Copy nothing but the text: repeat each entry exactly and drop the images.

# Data provided
——————
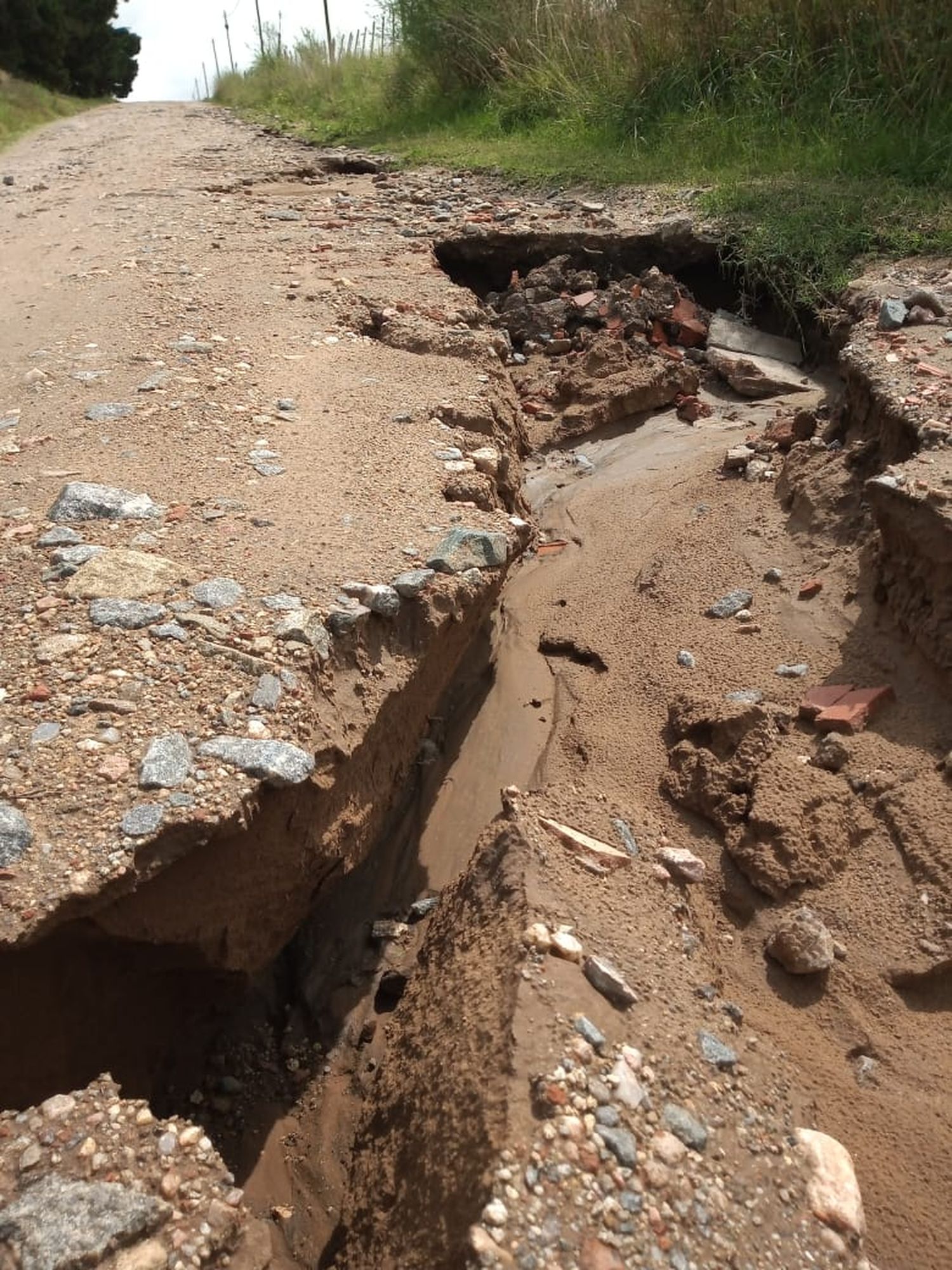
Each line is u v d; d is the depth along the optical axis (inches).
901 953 41.3
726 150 124.8
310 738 40.6
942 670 50.5
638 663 60.4
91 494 54.3
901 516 53.0
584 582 71.0
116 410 67.6
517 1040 31.8
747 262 101.2
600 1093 30.8
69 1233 27.0
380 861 51.1
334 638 45.4
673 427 93.6
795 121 122.1
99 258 106.3
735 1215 29.4
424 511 56.5
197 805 36.2
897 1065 38.2
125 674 41.6
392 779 50.1
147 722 39.5
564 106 152.4
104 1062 38.6
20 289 98.0
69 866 34.1
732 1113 32.5
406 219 122.0
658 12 136.9
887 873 44.3
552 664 63.5
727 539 69.1
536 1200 27.9
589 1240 27.3
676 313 106.0
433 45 176.9
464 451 65.7
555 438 93.6
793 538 66.6
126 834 35.0
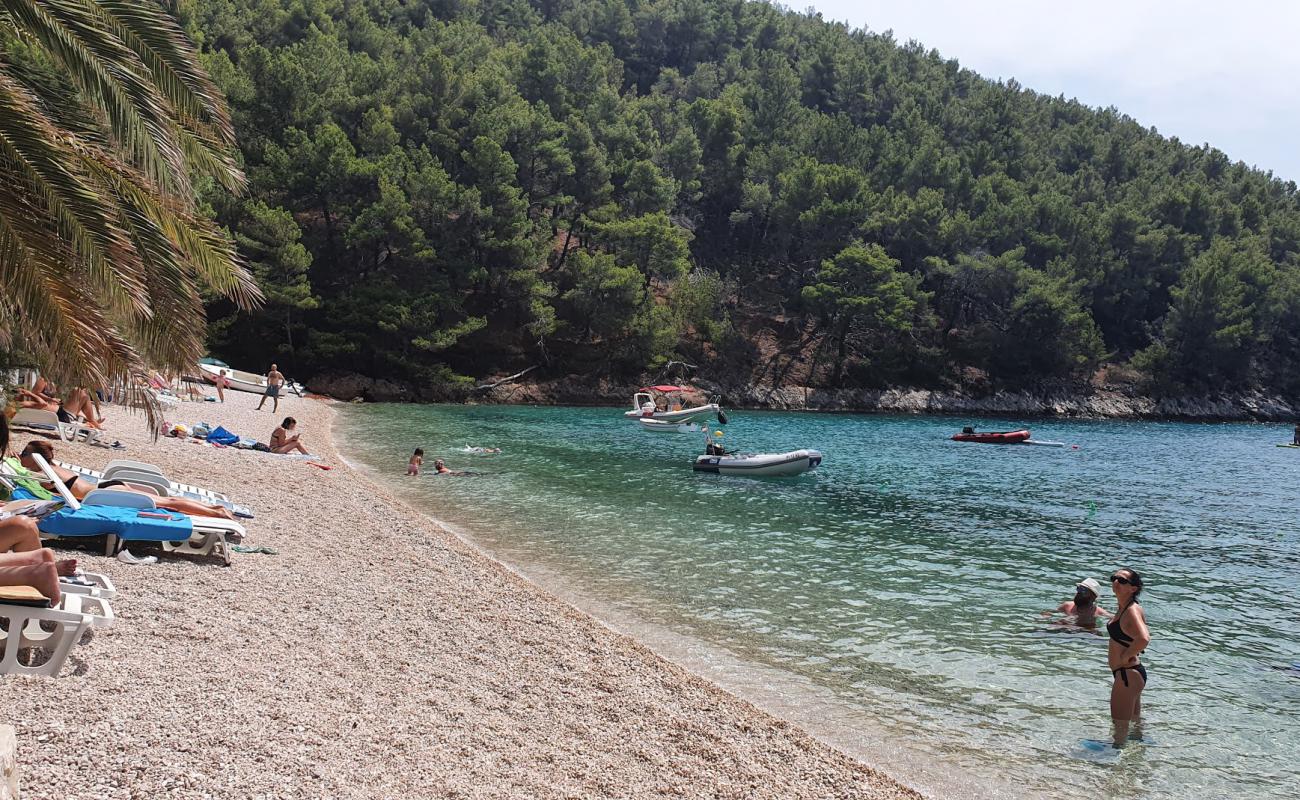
——————
# Worked solution
Each line is u v d; d is the depth along the optical axis (inches).
901 953 41.3
726 150 124.8
310 738 40.6
942 670 50.5
638 663 60.4
91 494 54.3
901 516 53.0
584 582 71.0
116 410 67.6
517 1040 31.8
747 262 101.2
600 1093 30.8
69 1233 27.0
380 861 51.1
334 638 45.4
673 427 93.6
795 121 122.1
99 258 106.3
735 1215 29.4
424 511 56.5
197 805 36.2
897 1065 38.2
125 674 41.6
392 779 50.1
147 722 39.5
564 106 152.4
104 1062 38.6
20 289 98.0
69 866 34.1
732 1113 32.5
406 219 122.0
658 12 136.9
887 873 44.3
552 664 63.5
727 539 69.1
536 1200 27.9
589 1240 27.3
676 313 106.0
433 45 176.9
464 451 65.7
555 438 93.6
793 538 66.6
126 834 35.0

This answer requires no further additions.